Grainger Games, an independent retailer with a heavy presence in the north of England, has announced that it has encountered financial difficulties as a result of a challenging period for high street retailers.
The company, which has over 60 stores and employs 400 staff, made a £1.3 million loss last year and the figure appears to have damaged its relationship with its suppliers. The company are, in their own words, experiencing “significant operating challenges” on the back of having their credit limits cut.
Stephen Bowyer, the CEO of Grainger Games, expressed his disappointment at the changes to its credit limits, which he called a “shock to us all” and linked to unrest among investors following the recent collapse of Toys R Us and Maplin.
Bowyer noted that the Christmas period had been successful for Grainger Games and that the company had even managed to secure long working capital facilities in January – “bucking the market trend” – but the increasingly challenging high street environment appears to have caught up with them.

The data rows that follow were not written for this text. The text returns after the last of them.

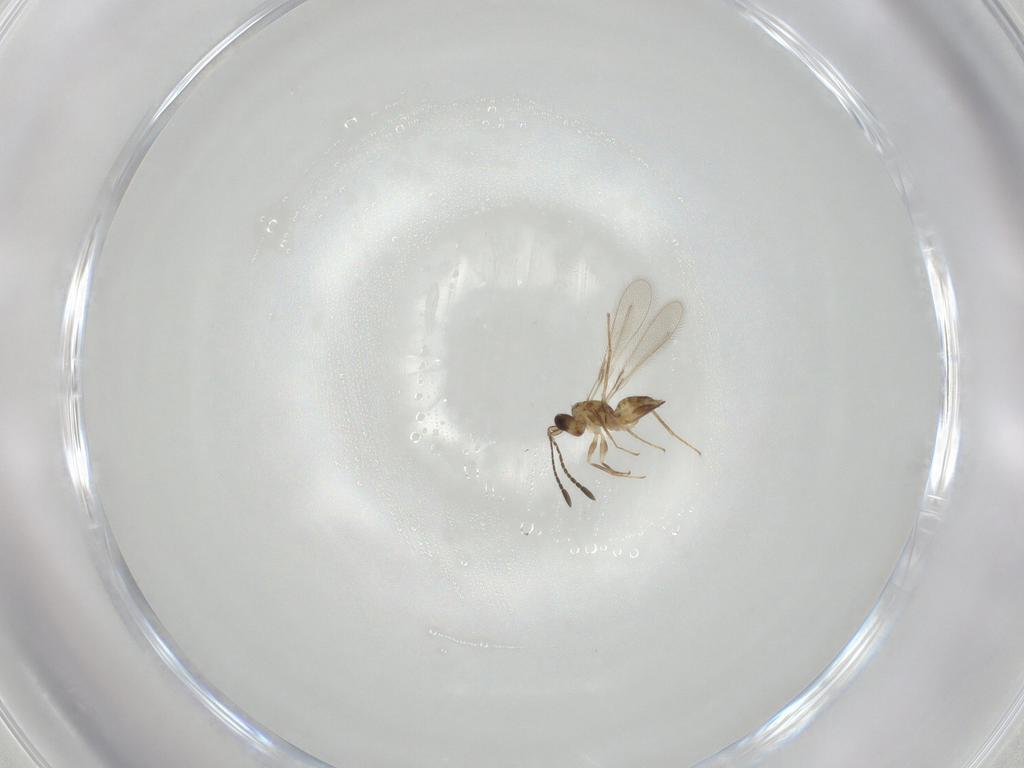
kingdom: Animalia
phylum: Arthropoda
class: Insecta
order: Hymenoptera
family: Mymaridae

Customers at Grainger Games have been informed of one direct impact of the credit cuts: pre-orders for forthcoming titles, including Ubisoft’s Far Cry 5, due out later this month, have been cancelled.
Bowyer was keen to point out that Grainger Games aren’t taking the setback lying down. “We are working tirelessly with our advisers to explore all options and are in dialogue with a number of interested parties regarding the future of the business,” he said.
Those with an interest in preserving a diverse and competitive retail environment for video games, particularly those based in the North East of England, will be hoping Grainger Games can find a way forwards.
The firm, named after the Newcastle-Upon-Tyne market where the company found its feet, offers a strong independent presence in an increasingly corporate marketplace and would be missed were it to go under.